The next three tests we’re going to look at – Flexural Modulus, Flexural Strength, and Elongation – have an interesting connection. The reason PP is low on Flexural Modulus and Flexural Strength is due to its ability to be elastic (or elongate). PP is much more flexible then PLA. This is why you can’t print snap-fits or living-hinges very well with PLA; it isn’t elastic enough.

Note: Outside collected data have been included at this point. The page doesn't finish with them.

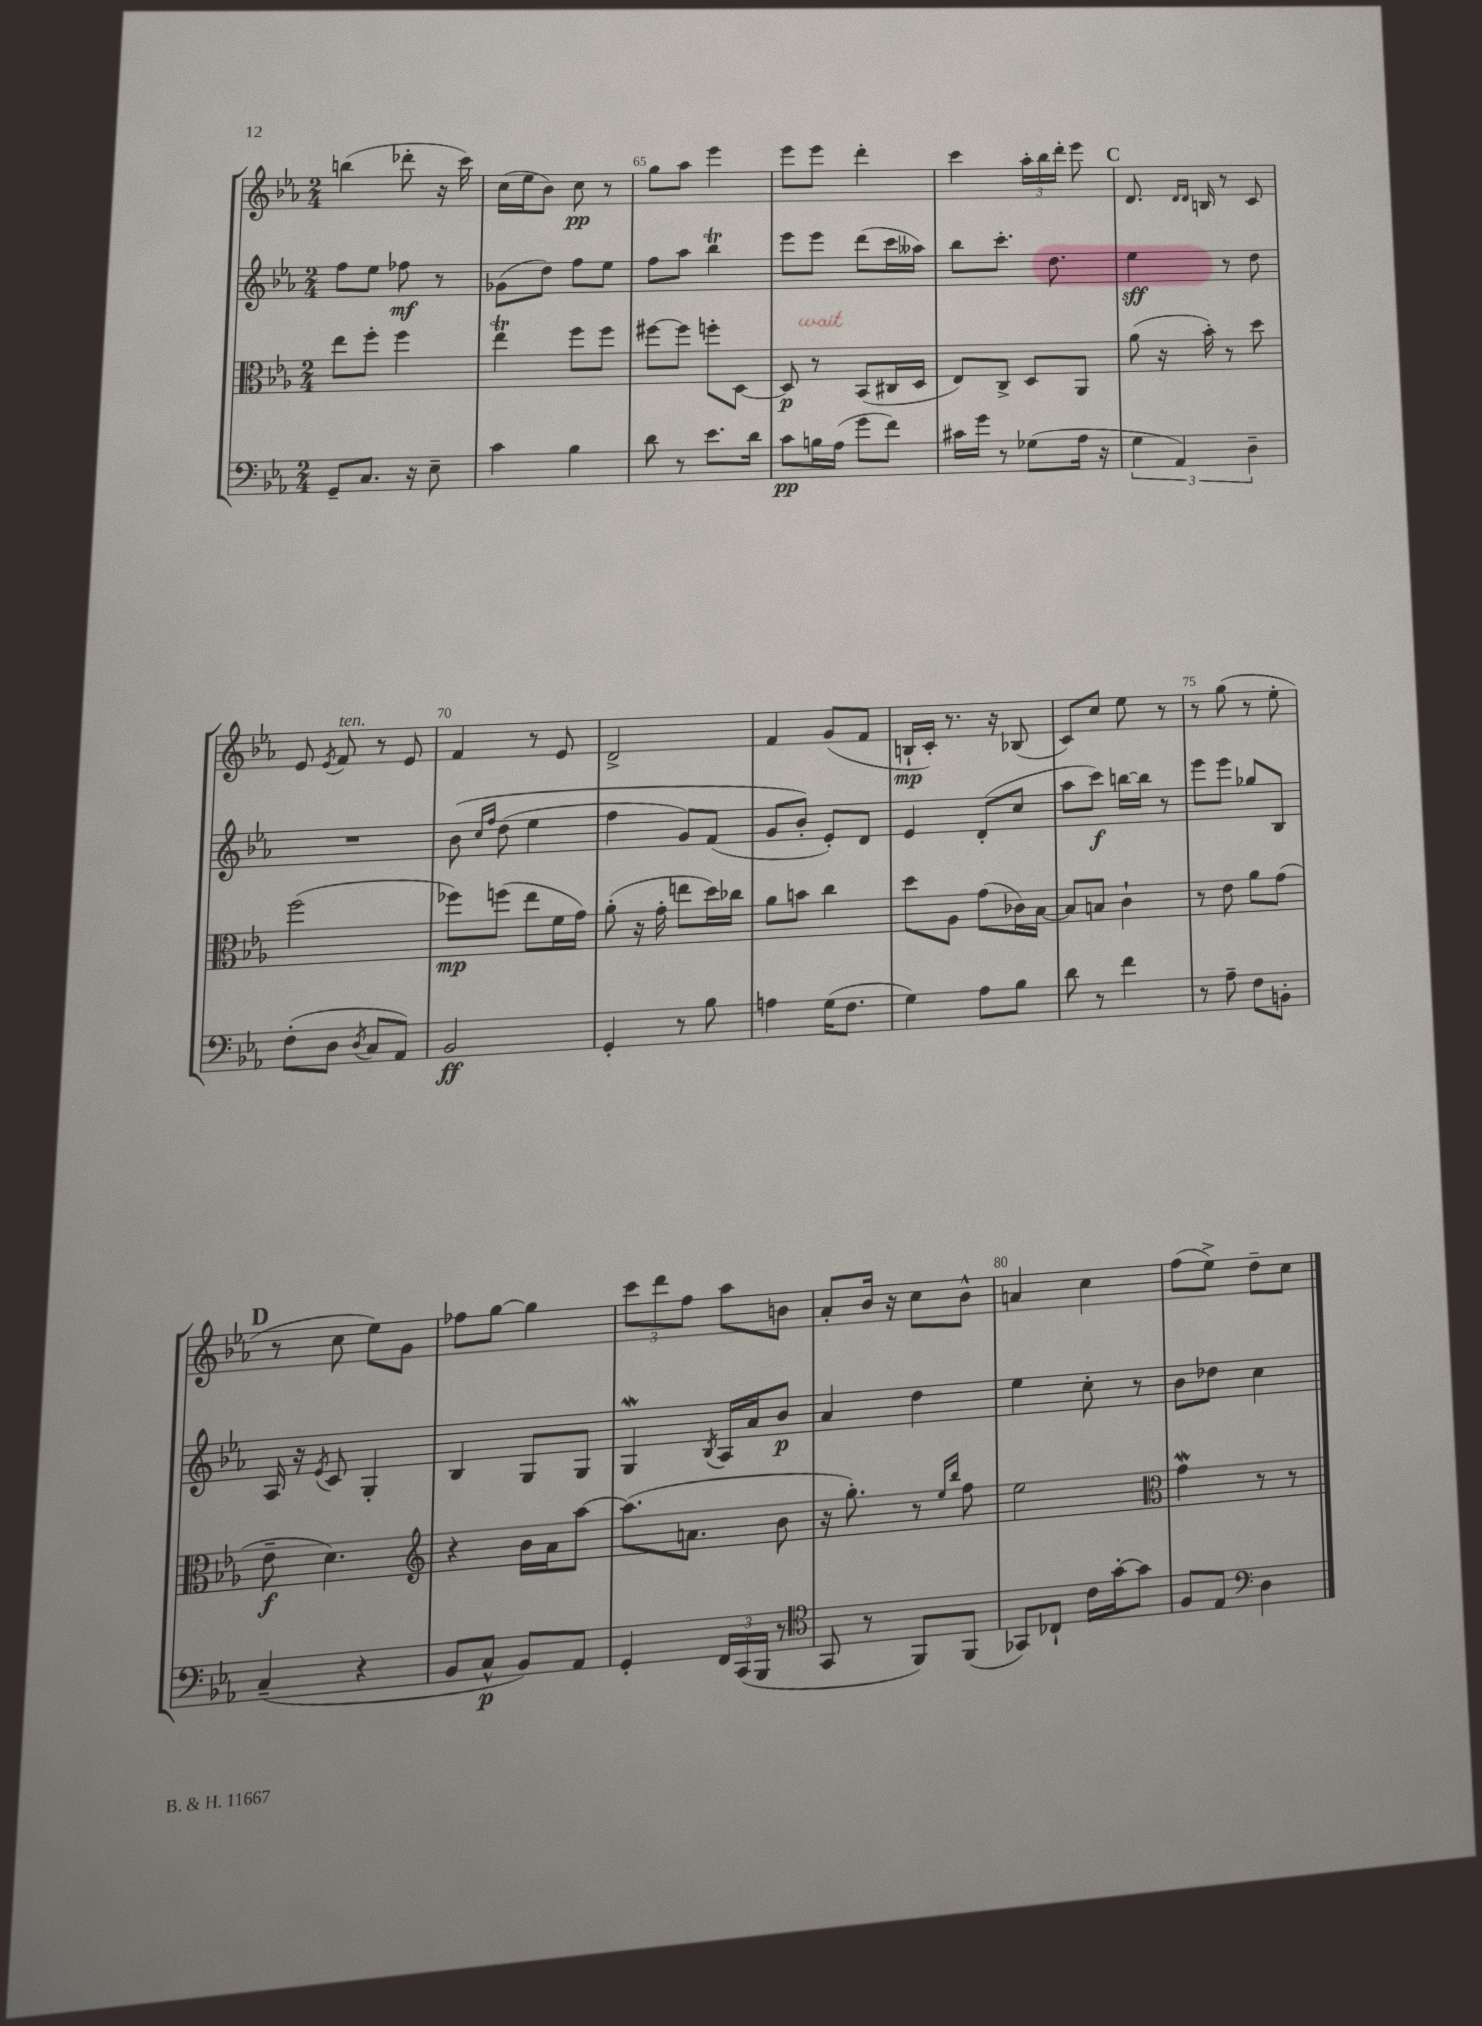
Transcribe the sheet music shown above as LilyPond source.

<<
\new StaffGroup <<
\new Staff = "s0" {
    \clef treble \key ees \major \numericTimeSignature \time 2/4
    \autoBeamOff b''4( des'''8-. r16 c'''16) |
    c''16[( ees''16 bes'8]) c''8\pp r8 |
    g''8[ aes''8] ees'''4 |
    ees'''8[ ees'''8] d'''4-. |
    c'''4 \tuplet 3/2 { aes''16[-. bes''16 d'''16]-. } ees'''8 |
    \mark \markup { \bold "C" } d'8. \grace { d'16[ d'16] } b16 r8 c'8 |
    ees'8 \acciaccatura { ees'8 } f'8^\markup { \italic "ten." } r8 ees'8 |
    f'4 r8 ees'8 |
    d'2-> |
    f'4 g'8[( f'8] |
    b16[-!\mp c'16]-.) r8. r16 bes8( |
    c'8[) c''8] ees''8 r8 |
    r8 g''8( r8 ees''8-. |
    \mark \markup { \bold "D" } r8 c''8 ees''8[) g'8] |
    fes''8[ g''8]~ g''4 |
    \tuplet 3/2 { c'''8[ d'''8 f''8] } aes''8[ b'8] |
    aes'8[-. bes'16] r16 c''8[ bes'8]-^ |
    a'4 c''4 |
    f''8[( ees''8]->) d''8[-- c''8] \bar "|." |
}
\new Staff = "s1" {
    \clef treble \key ees \major \numericTimeSignature \time 2/4
    \autoBeamOff f''8[ ees''8] fes''8\mf r8 |
    ges'8[( d''8]) f''8[ ees''8] |
    f''8[ aes''8] bes''4\trill |
    ees'''8[ ees'''8] d'''8[( c'''16 aeses''16]) |
    bes''8[ c'''8.]-. d''8. |
    \mark \markup { \bold "C" } ees''4\sff r8 d''8 |
    R2 |
    bes'8\( \grace { c''16[ f''16] } d''8( ees''4 |
    f''4 g'8[) f'8]( |
    g'8[ bes'8]-.\) ees'8[-.) d'8] |
    ees'4 d'8[-.( c''8] |
    aes''8[ c'''8]\f) b''16[~ b''16] r8 |
    ees'''8[ ees'''8] ges''8[ bes8] |
    \mark \markup { \bold "D" } aes16 r16 \acciaccatura { ees'8 } c'8 g4-. |
    bes4 g8[ g8] |
    g4\mordent \acciaccatura { bes8 } aes16[ aes'16 bes'8]\p |
    aes'4 d''4 |
    ees''4 c''8-. r8 |
    bes'8[ des''8] c''4 \bar "|." |
}
\new Staff = "s2" {
    \clef alto \key ees \major \numericTimeSignature \time 2/4
    \autoBeamOff ees''8[ f''8]-. f''4 |
    ees''4\trill f''8[ f''8] |
    fis''8[~ fis''8] f''8[-. d8]~ |
    d8\p r8 bes,8[( cis16 d16] |
    ees8[) c8]-> d8[ aes,8] |
    \mark \markup { \bold "C" } aes'8( r16 bes'16-.) r8 d''8 |
    f''2( |
    fes''8[\mp) f''8]( ees''8[ f'16 g'16]) |
    aes'8-.( r16 g'16-. e''8[ d''16) ces''16] |
    aes'8[ b'8] c''4 |
    d''8[ aes8] g'8[( ces'16) bes16]~ |
    bes8[ b8] c'4-! |
    r8 ees'8 aes'8[ g'8]( |
    \mark \markup { \bold "D" } ees'8--\f d'4.) |
    \clef treble r4 bes'16[ aes'16 aes''8]~ |
    aes''8.[( a'8.] bes'8 |
    r16 g''8.-.) r8 \grace { ees''16[ bes''16] } f''8 |
    ees''2 |
    \clef alto g'4\mordent r8 r8 \bar "|." |
}
\new Staff = "s3" {
    \clef bass \key ees \major \numericTimeSignature \time 2/4
    \autoBeamOff g,8[-- c8.] r16 ees8-- |
    c'4 bes4 |
    d'8 r8 ees'8.[ d'16] |
    c'8[\pp b16 aes16]( g'8[ f'8]) |
    cis'16[ g'16] r8 ges8[( aes16] r16 |
    \mark \markup { \bold "C" } \tuplet 3/2 { g4 aes,4) d4-- } |
    f8[-.( d8] \acciaccatura { d8 } c8[ aes,8]) |
    bes,2\ff |
    g,4-. r8 bes8 |
    a4 g16[( f8.] |
    g4) aes8[ bes8] |
    d'8 r8 f'4 |
    r8 aes8-- f8[ b,8]-. |
    \mark \markup { \bold "D" } c4--( r4 |
    bes,8[ c8]-^\p bes,8[) aes,8] |
    g,4-. \tuplet 3/2 { f,16[ c,16( bes,,16] } r8 |
    \clef tenor g,8 r8 f,8[) f,8]( |
    ges,8[) ces8]-! c'16[ g'16~-. g'8] |
    f8[ ees8] \clef bass d4 \bar "|." |
}
>>
>>
\layout { \context { \Score currentBarNumber = #63 \override BarNumber.break-visibility = ##(#f #t #t) barNumberVisibility = #(every-nth-bar-number-visible 5) } }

Lastly, when looking at heat distortion, PLA is considerably lower than PP, even though their melt temperatures are both right around 130C-170C. One question that could be asked here is why does MakerBot have their temperature set at 230C when extruding PLA? The reason: because the plastic needs to be fully molten to extrude. When it says the melt temperature is at 130C it means that it will start to deform due to the heat at that temperature.
So, who is still standing after this polymer matchup?
Well, for 3D printing right now it’s PLA because PP isn’t readily available in FDM filament form. You also have to ask yourself: what characteristics do you want? Do you want a material that is stiff and rigid because you’re creating a frame for your RC car or helicopter? If so, PLA is going to be your better choice. Or, do you want something that is more flexible because you want to have a living-hinge in your part design? In that case going with PP is a better option.
All-in-all, PLA is a great plastic to work with because of it’s unique properties, and the same goes for PP.